Today at church we celebrated “One” Sunday: a big, happy unity rally intended to pull us together before a vote next week threatens to pull us apart. That’s right, next Sunday—September 19—we are voting on whether Christians from other denominations can become members of First Baptist Church without having to be re-baptized.
We’ve been talking about it for almost two years. We started with some “Holy Conversations” in October of 2008, where the congregation shared its views, both pro and con, and then the matter was referred to the deacons. After some initial study and prayer the deacons formed a sub-committee that studied the issue for more than a year. They brought their report back to the deacons who eventually agreed (in an 80 to 20 vote) to recommend to the church that we change our membership policy. Next Sunday we’ll find out what the church thinks.

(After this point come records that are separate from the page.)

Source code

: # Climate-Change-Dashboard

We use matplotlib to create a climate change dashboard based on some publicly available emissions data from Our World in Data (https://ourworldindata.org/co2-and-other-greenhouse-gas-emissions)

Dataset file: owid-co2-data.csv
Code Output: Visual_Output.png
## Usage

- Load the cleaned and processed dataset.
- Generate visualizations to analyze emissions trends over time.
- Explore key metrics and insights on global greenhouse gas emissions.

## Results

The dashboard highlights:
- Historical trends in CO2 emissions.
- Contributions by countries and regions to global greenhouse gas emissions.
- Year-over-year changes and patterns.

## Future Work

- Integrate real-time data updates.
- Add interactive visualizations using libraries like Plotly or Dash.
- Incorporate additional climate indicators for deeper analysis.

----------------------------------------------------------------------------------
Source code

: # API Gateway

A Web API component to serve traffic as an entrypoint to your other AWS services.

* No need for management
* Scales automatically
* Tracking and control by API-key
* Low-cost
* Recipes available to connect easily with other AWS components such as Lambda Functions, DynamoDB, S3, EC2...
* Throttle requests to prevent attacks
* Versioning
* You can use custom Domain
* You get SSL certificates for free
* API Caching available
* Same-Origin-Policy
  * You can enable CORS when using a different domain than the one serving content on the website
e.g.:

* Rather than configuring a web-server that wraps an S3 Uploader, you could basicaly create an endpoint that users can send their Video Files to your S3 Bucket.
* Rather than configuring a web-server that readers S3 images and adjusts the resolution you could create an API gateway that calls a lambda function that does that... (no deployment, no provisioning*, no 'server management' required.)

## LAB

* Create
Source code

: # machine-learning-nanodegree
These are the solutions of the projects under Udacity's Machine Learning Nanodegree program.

I’ve been told by some who are against it and by others who are for it that this issue has the potential to “split the church.” I hope not. I don’t want that to happen any more than they do. But I was encouraged by an episode from the church’s history that I stumbled across only this afternoon. I was reading The World in His Heart: the Life and Legacy of Theodore F. Adams (one of the church’s legendary pastors), and found a description of the church’s 150th anniversary. Dr. R. H. Pitt, in an address delivered on that occasion, took note of some of the characteristics that had marked the church in its history. After observing that there had been “no taint of radicalism from its pulpit,” but rather “a fine spirit of high adventure,” Dr. Pitt observed that the congregation had evidenced a substantial unity and had settled “vexing, disturbing, and divisive issues of doctrine and practice” without permanent rifts in its fellowship.
I’m hoping that we can live up to that reputation next Sunday, and that the day will be remembered not only for the decision we make, but for the spirit in which we make it.